Before preparing the plan, a waste prevention manager must know what the situation is on their territory so that they can take an informed decision. Even though time-consuming, this is a necessary step that must not be underestimated. The diagnosis should cover several kinds of data and in particular the following:

·         Socio-economic data

·         Waste generation and management

·         Previous prevention actions

·         Legal and policy context

·         Stakeholders

·         Good practices and potential

·         Other specificities and actions

2.       Setting priorities and objectives

The waste prevention manager will have a clear view of what they want to achieve. Priorities will be influenced in particular by political and strategic agendas, major waste issues, legal and financial constraints, as well as by interaction with other policies. On the basis of these priorities, it might be helpful to define a strategic goal, and then to translate this goal into SMART specific objectives, by waste flow and/or by action. Since it might not be possible to cover everything, it is reasonable to consider making certain choices, according to the above mentioned priorities.

3.       Involving stakeholders

The waste prevention manager will create a participative process to ensure the support of relevant stakeholders and benefit from their expertise. These stakeholders can be internal actors (for instance, technical staff in charge of waste and resource issues, decision-makers and elected people, or staff from other related services) or external actors (for instance, national/regional/local public support, business actors like supermarkets or major retailers, NGOs and waste prevention "allies" such as master composters, the media and other relays of information and education like schools and, finally, citizens).

4.       Shaping and implementing the plan or action

The waste prevention manager will feed their plan with relevant and efficient actions, chosen for instance on the basis of a SWOT analysis and organised according to the plan’s priorities. Actions must be precisely detailed (Why? Where? When? How? With whom? How much?), and implemented within a timeframe. Partnerships and communication will be considered in order to ensure the success of these actions. The Pre-waste project has identified and analysed tens of good practices that can serve as inspiration to others. It also includes nine feasibility studies aimed at assessing implementation possibilities of some of the Pre-waste best practices.

5.       Monitoring of the actions and the plan

Indicators will help to check the strategy’s progress and success. It is, therefore, important for the waste prevention manager to choose the right set of indicators from the beginning (for instance, according to the territory diagnosis). Indicators can be quantitative (e.g. quantity of waste avoided) or qualitative (e.g. survey on the perception of the waste issue by the citizens). The Pre-waste project has defined a framework of indicators and developed a webtool to help monitoring waste prevention strategies.
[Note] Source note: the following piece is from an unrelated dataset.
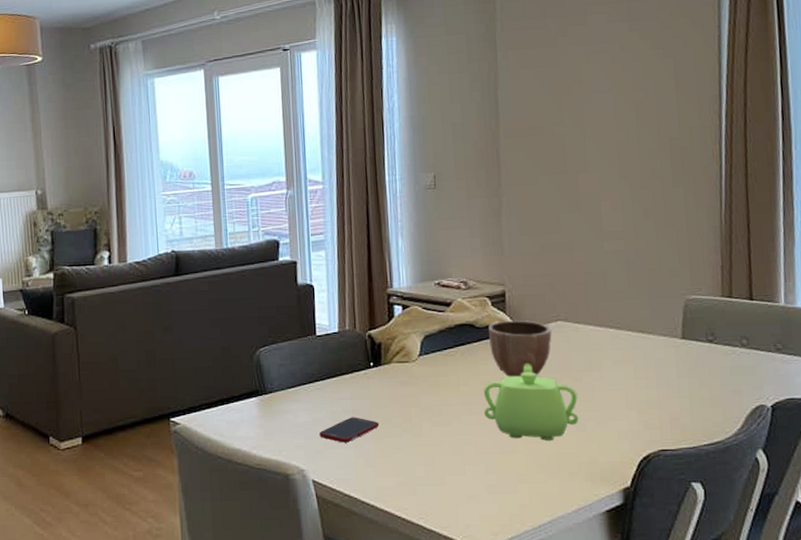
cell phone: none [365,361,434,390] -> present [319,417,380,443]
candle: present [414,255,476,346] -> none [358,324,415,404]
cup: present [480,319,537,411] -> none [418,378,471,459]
The Pre-waste methodology is aimed both at waste prevention plans and waste prevention actions, since waste prevention actions can be considered “mini plans”, as they have to follow the same kind of approach as full-fledged plans. The methodology aims to make the link between the various results of the Pre-waste project: good practices and feasibility studies, the monitoring tool and indicators. It is a continuous improvement process but not necessary a linear one: some steps are closely related and intertwined.